Obama's Nobel Speech Becomes Mix of Realism and Idealism

Barack Obama's Nobel acceptance speech at was "a blockbuster even by Obama's lofty standards."

Friday US media and opinion makers had largely positive views of Barack Obama's Nobel Peace award speech in Oslo, with conservatives especially delighted with his choice of words.

"We've said before ... that awarding President Obama the Nobel Peace Prize after so short a time in office and so few concrete accomplishments was a mistake," wrote the Los Angeles Times in its newspaper editorial.

The speech "should serve as a blueprint to guide international decisions on alleviating conflict, poverty and tyranny," the LA Times wrote.

For the New York Times, Obama "gave the speech he needed to give, but we suspect not precisely the one the Nobel committee wanted to hear" by constantly mentioning the Afghanistan conflict , AFP reports .

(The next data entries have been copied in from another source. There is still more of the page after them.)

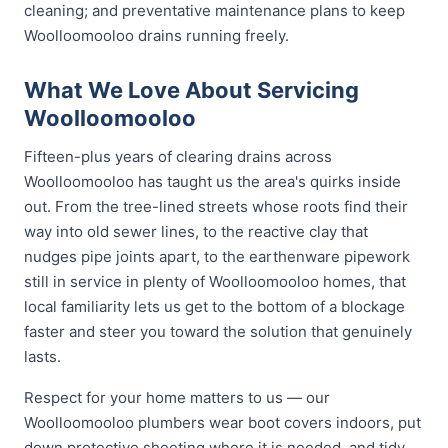
cleaning; and preventative maintenance plans to keep
Woolloomooloo drains running freely.
What We Love About Servicing
Woolloomooloo
Fifteen-plus years of clearing drains across
Woolloomooloo has taught us the area's quirks inside
out. From the tree-lined streets whose roots find their
way into old sewer lines, to the reactive clay that
nudges pipe joints apart, to the earthenware pipework
still in service in plenty of Woolloomooloo homes, that
local familiarity lets us get to the bottom of a blockage
faster and steer you toward the solution that genuinely
lasts.
Respect for your home matters to us — our
Woolloomooloo plumbers wear boot covers indoors, put
down protective sheeting where it is needed, and tidy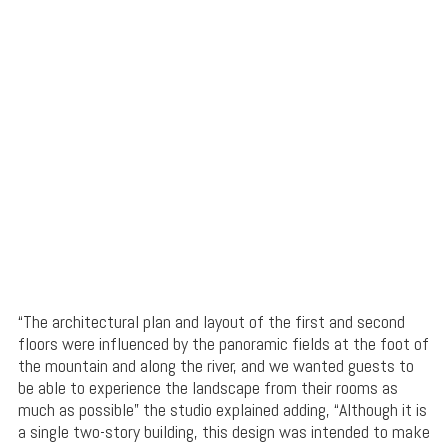
“The architectural plan and layout of the first and second
floors were influenced by the panoramic fields at the foot of
the mountain and along the river, and we wanted guests to
be able to experience the landscape from their rooms as
much as possible” the studio explained adding, “Although it is
a single two-story building, this design was intended to make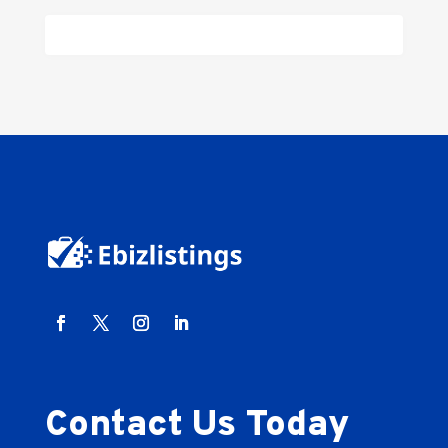
Contact Us Today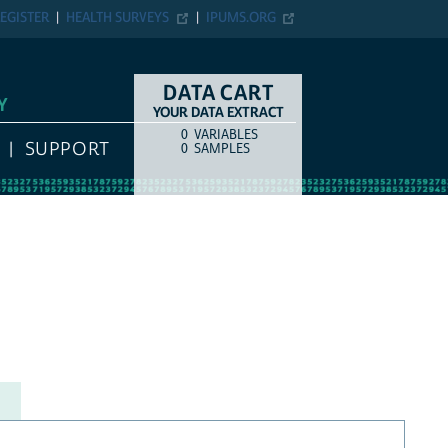
EGISTER
HEALTH SURVEYS
IPUMS.ORG
DATA CART
Y
YOUR DATA EXTRACT
0
VARIABLES
COUNT
ITEM TYPE
SUPPORT
0
SAMPLES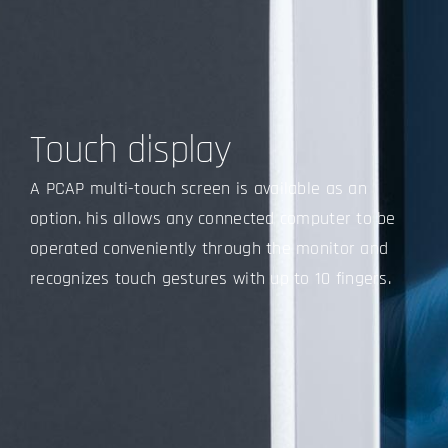
Touch display
A PCAP multi-touch screen is available as an
option. his allows any connected computer to be
operated conveniently through the monitor and
recognizes touch gestures with up to 10 fingers.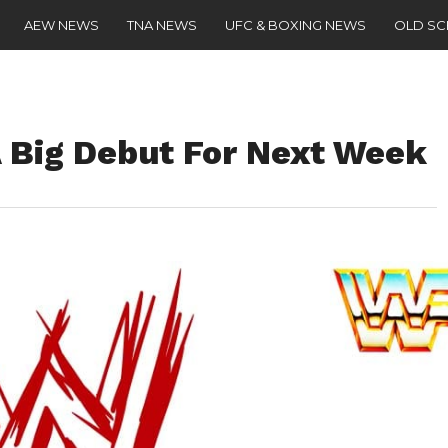
AEW NEWS
TNA NEWS
UFC & BOXING NEWS
OLD S
 Big Debut For Next Week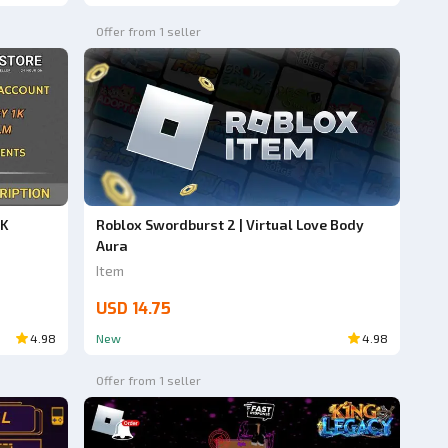
Offer from 1 seller
1K
Roblox Swordburst 2 | Virtual Love Body
Aura
Item
USD 14.75
4.98
New
4.98
Offer from 1 seller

It was also reported, i n his speech Thursday, President Obama delivered a mix of realism and idealism, implicitly criticizing both the Rev. Dr. Martin Luther King Jr. as inadequately appreciating the dangers of the world, and President George W. Bush as too quick to set aside fundamental American values in pursuit of security. And he embraced the concept of American exceptionalism, the idea that the United States has a special role as a defender of liberty, even as he promoted multilateralism.

In that way, he continued a pattern evident throughout his public career of favoring pragmatism over absolutes.

The address — delivered at once to a European audience that has grown skeptical about American power and to a domestic audience watching closely to see how he would handle the acceptance of an award that even he acknowledged he did not yet deserve — represented one of the broadest declarations of his foreign policy doctrine. He said that others deserved the award more, noting that his “accomplishments are slight,” but he accepted the prize with a strong endorsement of America’s place in the world.

“"Whatever mistakes we have made, the plain fact is this," Mr. Obama said. "The United States of America has helped underwrite global security for more than six decades with the blood of our citizens and the strength of our arms," The New York Times reports.

News agencies also report, many also pointed out that nominations for the prize closed 11 days after Obama was inaugurated as president.

Obama had said he was "surprised and deeply humbled" that he was chosen by the Committee, and made clear that he would use it as a call to action.

"Let me be clear: I do not view it as a recognition of my own accomplishments," the President had said. "To be honest, I do not feel that I deserve to be in the company of so many of the transformative figures who've been honored by this prize... But I also know that this prize reflects the kind of world that those men and women, and all Americans, want to build -- a world that gives life to the promise of our founding documents. The Nobel Peace Prize has not just been used to honor specific achievement; it's also been used as a means to give momentum to a set of causes."

The award consists of a medal, a diploma and money worth $1.4 million (10 million Swedish Krona). The White House has said the prize money will be donated to charity, AHN reports.